■ What you are asked to do
Exactly as they stand, give the records below again, with no images.

■ Data for processing
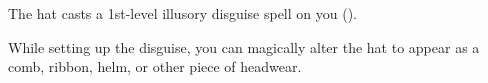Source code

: 





The hat casts a 1st-level illusory disguise spell on you ().

While setting up the disguise, you can magically alter the hat to appear as a comb, ribbon, helm, or other piece of headwear.

\vfill

\ItemBulk{-}
\hfill{}
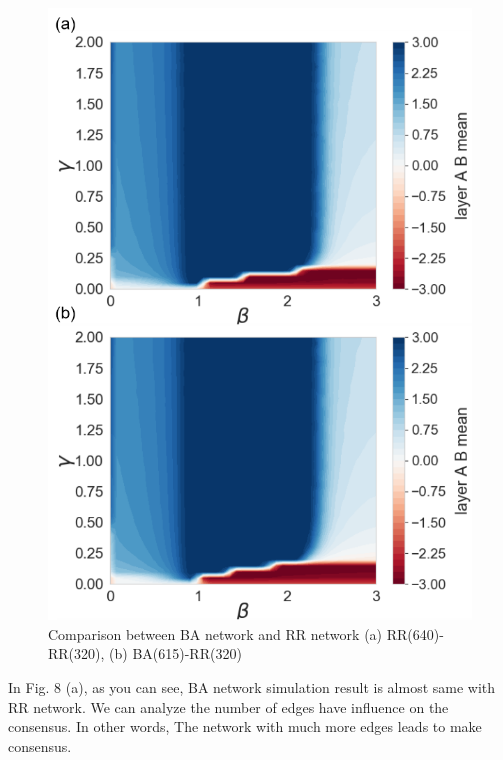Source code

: \documentclass[english]{cccconf}
\begin{document}
\begin{figure}[!htb]
  \centering
  \includegraphics[width=\hsize]{FIG8.png}
  \caption{Comparison between BA network and RR network (a) RR(640)-RR(320), (b) BA(615)-RR(320)}
  \label{Fig8}
\end{figure}
In Fig. 8 (a), as you can see, BA network simulation result is almost same with RR network. We can analyze the number of edges have influence on the consensus. In other words, The network with much more edges leads to make consensus.
\end{document}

■ Result of this exercise
Source code

: 





The hat casts a 1st-level illusory disguise spell on you ().

While setting up the disguise, you can magically alter the hat to appear as a comb, ribbon, helm, or other piece of headwear.

\vfill

\ItemBulk{-}
\hfill{}
Source code

: \documentclass[english]{cccconf}
\begin{document}
\begin{figure}[!htb]
  \centering
  \includegraphics[width=\hsize]{FIG8.png}
  \caption{Comparison between BA network and RR network (a) RR(640)-RR(320), (b) BA(615)-RR(320)}
  \label{Fig8}
\end{figure}
In Fig. 8 (a), as you can see, BA network simulation result is almost same with RR network. We can analyze the number of edges have influence on the consensus. In other words, The network with much more edges leads to make consensus.
\end{document}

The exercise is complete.